Tal vez por este motivo otro gobernador oficialista, el sanjuanino José Luis Gioja, salió a asegurar que "sigue teniendo toda la fuerza institucional" y criticó a los sectores que "creen que hay un árbol caído".
"Hay un Gobierno constitucional, elegido, popular, que sigue teniendo toda la fuerza institucional. Algunos creen que hay un árbol caído y que hay que hacer leña. No hay ningún árbol caído", enfatizó Gioja, alineado con el kirchnerismo.
Con estas palabras, Gioja apuntó directamente a la oposición, aunque su mensaje también tuvo una lectura interna en el PJ, donde los dirigentes del interior del país quedaron mucho más expuestos que sus pares de Capital y Gran Buenos Aires cuando arreciaba el conflicto con el campo.
De todos modos, el único dirigente justicialista que ya anunció que su candidatura presidencial para 2011 -al margen del liderazgo del matrimonio Kirchner- es el ex gobernador de Córdoba José Manuel de la Sota.
También manifestó sus reparos, con su estilo, el ex gobernador y actual diputado Felipe Solá, quien asistió a un acto en la Casa Rosada en el que habló la presidenta Cristina Kirchner sobre el paro del agro y no aplaudió un solo concepto, pese a que estaba sentado en la primera fila.

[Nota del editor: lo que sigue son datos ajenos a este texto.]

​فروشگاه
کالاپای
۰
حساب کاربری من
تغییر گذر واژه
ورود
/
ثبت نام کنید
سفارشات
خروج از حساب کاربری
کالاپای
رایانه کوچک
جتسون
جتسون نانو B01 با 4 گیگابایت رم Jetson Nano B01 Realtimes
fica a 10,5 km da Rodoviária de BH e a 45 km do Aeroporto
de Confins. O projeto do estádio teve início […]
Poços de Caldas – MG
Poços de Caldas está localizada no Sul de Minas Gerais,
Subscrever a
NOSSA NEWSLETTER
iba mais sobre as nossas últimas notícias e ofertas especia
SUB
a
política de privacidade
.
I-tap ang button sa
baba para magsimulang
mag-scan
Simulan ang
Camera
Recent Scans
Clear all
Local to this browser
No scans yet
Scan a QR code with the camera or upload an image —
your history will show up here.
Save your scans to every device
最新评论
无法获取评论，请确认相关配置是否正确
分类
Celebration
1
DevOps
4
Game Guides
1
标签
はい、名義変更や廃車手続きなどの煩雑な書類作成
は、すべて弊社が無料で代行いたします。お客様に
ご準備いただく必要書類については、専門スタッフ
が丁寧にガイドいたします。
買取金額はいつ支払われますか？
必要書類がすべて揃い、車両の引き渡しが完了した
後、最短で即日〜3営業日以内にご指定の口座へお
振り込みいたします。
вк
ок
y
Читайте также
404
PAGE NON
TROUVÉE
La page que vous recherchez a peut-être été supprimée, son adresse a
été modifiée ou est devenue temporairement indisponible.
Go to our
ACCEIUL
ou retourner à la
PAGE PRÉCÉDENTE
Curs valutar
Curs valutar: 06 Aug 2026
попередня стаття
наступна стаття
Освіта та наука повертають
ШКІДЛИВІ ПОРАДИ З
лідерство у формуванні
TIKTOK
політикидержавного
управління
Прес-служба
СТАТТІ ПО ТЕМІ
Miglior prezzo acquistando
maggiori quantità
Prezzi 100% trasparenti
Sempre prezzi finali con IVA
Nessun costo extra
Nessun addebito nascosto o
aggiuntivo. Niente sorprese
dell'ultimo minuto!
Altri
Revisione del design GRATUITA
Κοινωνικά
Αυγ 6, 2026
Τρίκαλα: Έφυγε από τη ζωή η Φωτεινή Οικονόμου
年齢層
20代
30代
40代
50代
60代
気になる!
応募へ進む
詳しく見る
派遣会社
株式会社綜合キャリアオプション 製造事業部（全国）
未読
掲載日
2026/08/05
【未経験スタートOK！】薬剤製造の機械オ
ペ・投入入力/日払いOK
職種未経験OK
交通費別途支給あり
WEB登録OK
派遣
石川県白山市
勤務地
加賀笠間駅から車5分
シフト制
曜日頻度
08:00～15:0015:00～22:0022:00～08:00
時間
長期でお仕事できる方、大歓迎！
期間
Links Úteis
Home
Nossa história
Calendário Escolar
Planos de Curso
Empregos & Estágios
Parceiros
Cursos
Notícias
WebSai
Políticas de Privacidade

Sin embargo, Solá fue mencionado la semana que pasó en los ámbitos kirchneristas como uno de los candidatos a reemplazar al secretario de Agricultura, Javier de Urquiza, una vez que el Gobierno pueda superar el actual trance.
Como sea, el sanjuanino Gioja se refirió a los efectos políticos que podría tener el conflicto con el campo y dijo: si la oposición se junta en buena hora. No es un problema nuestro, de los que compartimos este proyecto político que gobierna el país. Si se juntan, mejor para la democracia".